No Response, Then What?
"This is a powerful drug." That's how investigator Steven O'Day, MD, described ipilimumab when he presented the phase 3 study data at the 2010 ASCO meeting.
Dr. O'Day, who is from the University of Southern California Keck School of Medicine in Los Angeles, was discussing the severity of adverse reactions in some patients receiving the drug. But he might have used the same phrase in discussing efficacy in some patients.
Follow-up from the earliest cohort of patients who received ipilimumab shows that ongoing complete responses in some patients with metastatic melanoma can continue past 6 years, according to commentary published last year (N Engl J Med. 2010;363:779-781).
However, most patients with metastatic melanoma do not respond to the drug.
In the 676-patient MDX010-20 study, the "best overall response rate" (patients with a complete or partial response based on RECIST criteria) was limited to 10.9% of the ipilimumab recipients.
Unfortunately, at this time, there is no way of knowing which patients are likely to respond, said Dr. Wolchok, who is participating in research on biomarkers to identify patients who could benefit most from ipilimumab and other therapies.
The current dosing of ipilimumab calls for an induction course of 3 mg/kg of body weight administered intravenously over 90 minutes, once every 3 weeks, for a total of 4 treatments.
In the event that there is no response during this time, there is still hope that a response will be forthcoming, said Dr. Wolchok.
He explained that nonresponsive patients should be categorized as having progression that is either asymptomatic or symptomatic.
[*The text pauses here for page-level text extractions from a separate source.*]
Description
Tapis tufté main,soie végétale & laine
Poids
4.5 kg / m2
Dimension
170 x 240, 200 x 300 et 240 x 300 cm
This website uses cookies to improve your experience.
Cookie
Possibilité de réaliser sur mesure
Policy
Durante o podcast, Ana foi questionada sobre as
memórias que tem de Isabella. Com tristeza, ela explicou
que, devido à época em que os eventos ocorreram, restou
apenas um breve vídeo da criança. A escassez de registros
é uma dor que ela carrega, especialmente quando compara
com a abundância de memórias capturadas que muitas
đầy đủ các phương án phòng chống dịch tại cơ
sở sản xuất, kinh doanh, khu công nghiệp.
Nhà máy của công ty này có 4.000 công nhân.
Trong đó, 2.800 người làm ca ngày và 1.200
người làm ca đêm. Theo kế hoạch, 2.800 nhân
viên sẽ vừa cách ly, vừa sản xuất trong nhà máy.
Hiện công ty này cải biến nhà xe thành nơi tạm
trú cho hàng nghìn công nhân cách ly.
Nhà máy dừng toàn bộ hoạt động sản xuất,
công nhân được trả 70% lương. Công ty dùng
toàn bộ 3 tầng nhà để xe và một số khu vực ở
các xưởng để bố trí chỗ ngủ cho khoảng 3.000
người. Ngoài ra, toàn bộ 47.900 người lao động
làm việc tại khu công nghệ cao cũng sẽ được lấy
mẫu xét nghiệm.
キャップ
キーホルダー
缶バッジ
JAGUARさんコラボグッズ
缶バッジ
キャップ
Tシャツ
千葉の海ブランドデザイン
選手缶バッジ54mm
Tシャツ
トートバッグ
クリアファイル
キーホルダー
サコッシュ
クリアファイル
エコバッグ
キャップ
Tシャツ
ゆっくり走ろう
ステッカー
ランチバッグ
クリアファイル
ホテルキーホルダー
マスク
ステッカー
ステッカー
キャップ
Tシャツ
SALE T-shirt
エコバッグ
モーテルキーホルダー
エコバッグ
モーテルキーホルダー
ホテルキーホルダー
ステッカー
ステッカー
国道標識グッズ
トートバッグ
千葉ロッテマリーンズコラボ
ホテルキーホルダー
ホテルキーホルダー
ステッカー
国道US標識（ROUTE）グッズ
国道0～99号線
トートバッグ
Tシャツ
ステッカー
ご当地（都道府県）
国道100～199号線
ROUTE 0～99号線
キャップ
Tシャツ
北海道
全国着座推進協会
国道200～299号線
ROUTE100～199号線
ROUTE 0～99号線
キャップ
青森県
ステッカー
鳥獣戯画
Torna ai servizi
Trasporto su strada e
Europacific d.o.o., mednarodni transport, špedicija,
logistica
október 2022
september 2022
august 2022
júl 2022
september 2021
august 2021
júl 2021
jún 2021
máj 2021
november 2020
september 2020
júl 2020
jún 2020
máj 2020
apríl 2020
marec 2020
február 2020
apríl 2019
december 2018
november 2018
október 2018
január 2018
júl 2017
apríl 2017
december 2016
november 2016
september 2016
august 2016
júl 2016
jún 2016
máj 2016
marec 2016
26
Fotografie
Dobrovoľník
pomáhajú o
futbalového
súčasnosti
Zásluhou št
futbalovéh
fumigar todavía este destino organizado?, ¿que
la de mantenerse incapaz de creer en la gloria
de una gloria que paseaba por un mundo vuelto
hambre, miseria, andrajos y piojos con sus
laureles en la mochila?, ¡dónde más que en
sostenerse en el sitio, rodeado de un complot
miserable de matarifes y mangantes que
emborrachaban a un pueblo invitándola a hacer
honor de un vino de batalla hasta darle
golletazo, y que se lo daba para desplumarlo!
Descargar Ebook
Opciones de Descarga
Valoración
In the case of asymptomatic patients (those whose scans reveal worsening disease but who do not feel worse), clinicians can continue to follow the patient carefully and repeat scans in 6 weeks or so. "The activity of ipilimumab may be delayed," he said.
Indeed, in a retrospective study of phase 2 ipilimumab data, 10% to 20% of patients looked "worse on the first scan" after treatment, but eventually showed evidence of a response — without further treatment, he said.
Furthermore, the overall survival of these patients is equal to that of early responders, he added.
Dr. Wolchok is a paid consultant to Bristol-Myers Squibb. Dr. O'Day reports serving in a consultant or advisory role for and receiving honoraria and research funding from Bristol-Meyers Squibb, and receiving research funding from Medarex. Dr. Sondak reports being a speakers bureau member and providing consulting and expert testimony for Merck/Schering-Plough; he is also on advisory panels for Bristol-Myers Squibb, Genzyme, GlaxoSmithKline, Pfizer, and Provectus.